But this is Brett Favre, the most durable quarterback in NFL history, and that's reason enough to believe he'll extend his consecutive-start record when the Minnesota Vikings host the Dallas Cowboys on Sunday.
There are other reasons, too. The 41-year-old's workload increased steadily since Wednesday, when he was a nonparticipant in team drills, and coach Brad Childress indicated only a significant and unexpected setback in the next 48 hours would put Favre's status in jeopady.
Asked whether Favre will be a game-time decision, Childress said, "It'll be right up till then, just because you never know coming back (the next day after practice). Of course, he took a few more turns (Friday). I just don't -- I can't look at the crystal ball and see how he wakes up (Saturday). He could wake up with the gout.
"It's a bad deal, you know? I've left people at midnight, they're just fine, and walk into a 6 o' clock staff meeting and a guy's got a cane or a crutch."

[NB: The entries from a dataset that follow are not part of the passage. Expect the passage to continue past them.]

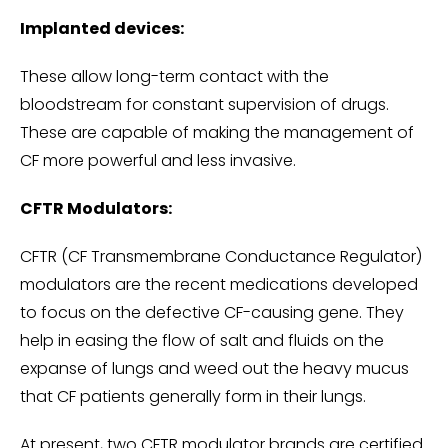
Implanted devices:
These allow long-term contact with the
bloodstream for constant supervision of drugs.
These are capable of making the management of
CF more powerful and less invasive.
CFTR Modulators:
CFTR (CF Transmembrane Conductance Regulator)
modulators are the recent medications developed
to focus on the defective CF-causing gene. They
help in easing the flow of salt and fluids on the
expanse of lungs and weed out the heavy mucus
that CF patients generally form in their lungs.
At present, two CFTR modulator brands are certified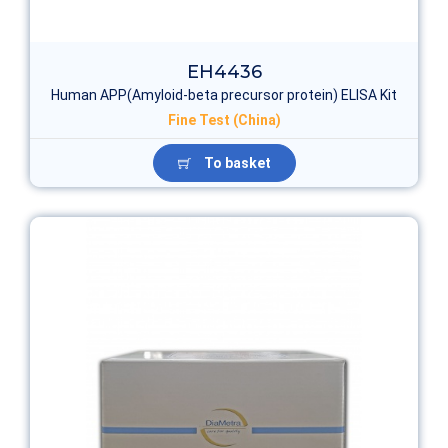
EH4436
Human APP(Amyloid-beta precursor protein) ELISA Kit
Fine Test (China)
To basket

Favre made national headlines in his weekly media conference on Wednesday, when he said he would consider sitting out a game -- he's started 313 in a row, including playoffs -- if that's what it took for the tendinitis to abate.
However, he made that statement only when asked hypothetically if it was a possibility and later said he's "very confident in the team and physically where I am right now."
Favre also has a balky ankle that continues to appear on the injury report and has required multiple lubricating injections. But it's the elbow that has been a source of concern in recent weeks -- particularly in light of Favre's accuracy problems late in Monday's 29-20 loss to the New York Jets.
He "looked OK, looked all right" on Friday, Childress said, adding that in terms of velocity and accuracy, Favre "had both at times. Some yes, some no."
Favre only speaks formally with reporters on Wednesdays and after games, but he seemed upbeat as he joked around in the locker room on Friday.
"Everybody's a little different with tendinitis," Childress said. "I've seen a ball come out of his hand this week backwards. Whether that's squeezing it, whether it's because the ball's wet -- a lot of different things happen. You're just worried about command and control with it. I think velocity won't be an issue as long as he's not changing his motion. When you change your motion, other things have a chance to go south."
Backup quarterback Tarvaris Jackson, who split reps in practice this week, hasn't appeared in a game situation since a rough preseason in which he completed 12 of 26 passes (46.2%) for 60 yards.
Childress had enough confidence in Jackson to trade away his only other experienced signal-caller, Sage Rosenfels, to the New York Giants last month. But it's a long shot Childress even would consider sitting down Favre this week if Favre wants to be on the field.
Vikings offensive coordinator Darrell Bevell, who first referred to Favre as a game-time decision on Thursday, acknowledged that "it's hard to imagine, but he wants to do what's best for the team. We want to do what's best for the team.
"Could it happen? Yeah, it could happen, but I'm with you -- it's hard to see."